Mystery CPU overheating and RAM speed Q (Supermicro X12SPL-LN4F)

Notice: Page may contain affiliate links for which we may earn a small commission through services like Amazon Affiliates or Skimlinks.

Moonshine

New Member
Mar 26, 2022
5
2
3
Hello,

I've done quite a few sever builds over the years, but this is my first Supermicro and first Xeon 3rd gen. This is a new home NAS/App server build and I'm still at base level (no cards or drives added) so I've got:
  • Supermicro X12SPL-LN4F (LGA-4189)
  • Intel Xeon Silver 4310 (12 Core)
  • Dynatron N8 passive CPU cooler
  • 2 x Noctua NF-R8 80mm PWM fans (less than 2" away exhausting heat)
  • 128GB (4x32G) NEMIX DDR4-3200 ECC RDIMM 2Rx4 in slots A,C,E,G
This is in a Chenbro RM31616 chassis that has 4 x 80mm fans behind the backplane.

My main mystery -- CPU overheating:

The CPU will overheat and literally hit thermal shutdown just sitting in setup (!) on the Supermicro. Fans are all operational and I feel good airflow. The CPU cooler has a good interface w/ thermal paste -- it definitely is pulling heat and gets hot. The two 80mm fans are under 2" away and exhausting fine.

For some reason I don't see any CPU temp stats in setup (am I missing something?) and they don't seem to be available via the BMC while in setup -- so basically I'm blind, but it will thermal and shutdown if left for several minutes, with an event logged in the BMC.

So, to get sensor stats available via the BMC I decided to just get it to boot up to something, so I connected TrueNAS install media and just let it sit at the main install menu. As soon as that boots up, I can see the temperature start (very very high like >90C) but then quickly fall back down to reasonably normal idle temps (44-46C with case cover off idling).

So it's acting CPU PM is basically non-existent until booted into some form of OS controlling it(?).

What I've tried:
  • Pulled the CPU just to make sure the interface was good - seemed fine and re-seated everything very carefully
  • Starting with optimized defaults in Supermicro setup (reset several times)
  • Updated the BMC firmware to latest
  • Updated the BIOS firmware to latest
  • A few settings related to CPU PM, although this is definitely beyond my knowledge
In setup I do see settings related to CPU PM being controlled by the BIOS vs OS, etc. I've been going with optimized defaults figuring that should be safe. Obviously there shouldn't be any load, and I have to imagine the setup defaults are sane, so some other interaction with something? (ram?)

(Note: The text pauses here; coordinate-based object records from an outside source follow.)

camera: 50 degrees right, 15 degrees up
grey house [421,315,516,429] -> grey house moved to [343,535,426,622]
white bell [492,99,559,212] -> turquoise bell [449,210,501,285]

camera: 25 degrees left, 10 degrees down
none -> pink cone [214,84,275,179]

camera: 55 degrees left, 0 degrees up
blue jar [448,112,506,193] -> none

Anyway, any thoughts would be really appreciated here as I'm out of ideas. Obviously I didn't buy it to sit in setup and it appears it should work fine when booted, but the idea that I have a CPU heat time bomb outside a booted OS doesn't sit well at all. :(

Minor question:

In trying to figure this out, I noticed the RAM was running at some lower speed (rather than 3200Mhz) when set to auto -- which I've seen before on other builds. So I tried setting it to 3200Mhz manually. In the BMC I see it running at 2666Mhz though. Not a huge deal, but I'm curious why that might be. Just falling back because it doesn't see it as capable or potentially some other setting?

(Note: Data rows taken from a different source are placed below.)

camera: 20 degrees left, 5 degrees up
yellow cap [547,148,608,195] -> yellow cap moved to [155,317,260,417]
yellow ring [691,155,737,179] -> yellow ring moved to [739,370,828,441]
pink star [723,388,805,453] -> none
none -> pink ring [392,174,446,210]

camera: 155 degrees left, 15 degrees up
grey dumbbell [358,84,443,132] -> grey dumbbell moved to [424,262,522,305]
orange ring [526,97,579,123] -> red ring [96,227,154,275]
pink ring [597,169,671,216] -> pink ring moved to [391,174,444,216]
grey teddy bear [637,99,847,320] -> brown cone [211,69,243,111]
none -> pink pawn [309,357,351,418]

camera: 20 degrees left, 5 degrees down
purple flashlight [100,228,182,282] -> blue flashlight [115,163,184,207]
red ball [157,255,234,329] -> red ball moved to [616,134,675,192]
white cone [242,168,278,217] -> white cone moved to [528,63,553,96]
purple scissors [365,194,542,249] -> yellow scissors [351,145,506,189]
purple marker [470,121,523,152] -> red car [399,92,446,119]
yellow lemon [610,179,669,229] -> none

Sorry this got long, and thanks in advance for any thoughts.

-James
 

RolloZ170

Well-Known Member
Apr 24, 2016
5,363
1,612
113
first the Dyn.N8 is a Vapor Chamber type Cooler. function begins at over 55 degree, this needs (very) high Airflow to proper function, like in a Server Case with Air-shroud. the cooling fins are to close to the CPU base. you will not keep this cooler.
For some reason I don't see any CPU temp stats in setup (am I missing something?)
the BIOS is not responsible for sensors, the BMC is the Hypervisor and controls the FANs.
There are two areas of FANs, CPU and Drives. CPU FANs should be on FAN1,2,3...
 

Moonshine

New Member
Mar 26, 2022
5
2
3
Thanks! Feel stupid for overlooking that on the RAM, but that's settled.

The fans are on 1,2,3...(not A,B) and there is good flow through (front to back). I'm still just puzzled on the CPU heat though. Don't get me wrong, I'm fine buying another cooler if it won't cool things under load. But why would it load up so much only when not booted into anything -- just sitting in setup? Are you saying it's because the fans aren't being actively controlled by the BMC while in setup? I know the four fans behind the backplane are still running, but will have to check the exhaust fans.

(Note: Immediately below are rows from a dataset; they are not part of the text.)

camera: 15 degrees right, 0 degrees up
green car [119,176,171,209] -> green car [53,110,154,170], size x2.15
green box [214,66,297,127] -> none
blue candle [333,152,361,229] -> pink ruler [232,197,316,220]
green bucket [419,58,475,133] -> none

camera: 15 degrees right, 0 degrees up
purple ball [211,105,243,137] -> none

I've had it running TrueNAS all day, not under a lot of stress, but it's stayed a solid 56C with cover on. If I reboot into the Supermicro setup it will ramp up to shutdown temp in a matter of minutes. (Although there doesn't appear to be any way to see the temp while in there.) I've just never seen a CPU heat up so much while it should be doing so little. It makes me suspicious of the power settings like "Power Performance Tuning" which defaults to "OS Controls EPB" vs "BIOS Controls EPB". But I can't imagine people run into this with the defaults.
 

RolloZ170

Well-Known Member
Apr 24, 2016
5,363
1,612
113
I've just never seen a CPU heat up so much while it should be doing so little.
how many CPU have you seen on this setup ?
there is also a chance of defective Cooler and/or CPU. noctua FANs running to slow if only 80mm ones. server FANs running typical 3500 RPM in this size, first at max. RPM in setup.
 

i386

Well-Known Member
Mar 18, 2016
4,245
1,546
113
34
Germany
Passive heatsinks require a lot of static pressure to push air through the heatsink fins, that's why server chassis have fans with high rpm and certain fan blade designs and use air shrouds to guide/force the air to the heatsink
 
  • Like
Reactions: RolloZ170

Moonshine

New Member
Mar 26, 2022
5
2
3
Thanks for the input guys! It sounds like my cooler choice (and exhaust fans) are more suspect than the fact it behaves differently in setup (and not booted in general). Still a little curious why it would load up so heavily with basically no activity, but no problem swapping the cooler out, as I'd love to get this racked up. :)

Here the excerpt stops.